Next year, however, when the quilting crowds visit the expansive Seventh Street studio, it will have new owners and a new name.
Fallert-Gentry sold her studio in January to Paper Pieces, a quilting retailer specializing in English paper piecing techniques. A three-time Best in Show winner, she plans to move permanently to Washington state to set up her new life with her new husband after the show ends.
"It is very bittersweet," Fallert-Gentry said. "I have loved every minute of working and living here. The community and the people have been so supportive. I designed this building and built it from scratch."
Fallert-Gentry, an Illinois native, first visited Paducah to go to the quilt show and to check out the city's Artist in Residency program. In June of 2005, she and her husband were deeded two lots in Lower Town and broke ground on what would become an 8,000-square-foot home, studio and retail shop on Seventh Street. They opened the shop the next year.
A year and a half after they moved from Chicago, her husband passed away.

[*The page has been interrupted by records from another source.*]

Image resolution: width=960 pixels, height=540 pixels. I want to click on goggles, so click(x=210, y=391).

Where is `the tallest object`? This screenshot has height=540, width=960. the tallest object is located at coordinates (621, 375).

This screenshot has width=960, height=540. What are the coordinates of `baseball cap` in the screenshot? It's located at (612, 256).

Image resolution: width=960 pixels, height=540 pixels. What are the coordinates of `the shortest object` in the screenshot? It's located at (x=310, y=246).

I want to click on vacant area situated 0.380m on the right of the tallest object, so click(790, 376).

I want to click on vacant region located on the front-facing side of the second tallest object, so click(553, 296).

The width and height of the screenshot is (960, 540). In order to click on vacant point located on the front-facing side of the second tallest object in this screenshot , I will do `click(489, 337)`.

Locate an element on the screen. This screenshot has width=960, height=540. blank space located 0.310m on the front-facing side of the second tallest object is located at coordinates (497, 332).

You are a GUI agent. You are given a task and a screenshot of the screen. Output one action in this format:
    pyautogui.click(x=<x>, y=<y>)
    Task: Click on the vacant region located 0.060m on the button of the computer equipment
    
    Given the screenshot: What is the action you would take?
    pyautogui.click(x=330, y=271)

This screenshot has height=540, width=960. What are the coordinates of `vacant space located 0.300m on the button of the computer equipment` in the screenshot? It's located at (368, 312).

She quilted to stave off loneliness. Then she took up dancing. After five years, Fallert-Gentry said, she was ready to share her life with someone again.
That's when she met Ron Gentry, a scientist from Washington. The pair fell in love and married last year in a modest, four-person ceremony at the National Quilt Museum. They stood in front of her Best in Show quilt, "Migration #2," during the ceremony.
Fallert-Gentry split her time between Port Townsend, Wash., and Paducah, after setting up BryerPatch West - which overlooks mountains and the Puget Sound - in the couple's Washington home. She will continue to quilt but plans to retire from retail.
Her fabrics and books will still be sold in Lower Town at the new Paper Pieces location. Paper Pieces owners JoAnne Louis, Jessica Austin and Max Finn will run the retail shop year-round. Louis and her husband will live in the building as well.
"I feel as though I am leaving the building in good hands," Fallert-Gentry said. "They fit very well in Lower Town. They're just as colorful as I am."
Louis has come to Paducah for Quilt Week for the past 15 years, and she's always wanted to live in Quilt City, USA. A friend told her that Fallert-Gentry's home was for sale. She and her husband visited the home in early December, and purchased it a month later.
They will officially open Paper Pieces on June 1 but are sharing the retail space this week to help with the transition.
Visitors can see Fallert-Gentry's "30 Quilts for 30 Years" exhibit and buy her retail products while also meeting Louis and her team.
"To say we are excited would be an understatement," Louis said. "This has been a great experience so far, and we can't wait for more."
The Lower Town community has already thrown the Paper Pieces crew a potluck dinner, and they are weaving their way into the artist community nicely, Fallert-Gentry said.
"I will be here," she said. "I will still have entries into the quilt show, and I will still visit every year. I will be here, but I am excited to start this next part of my life."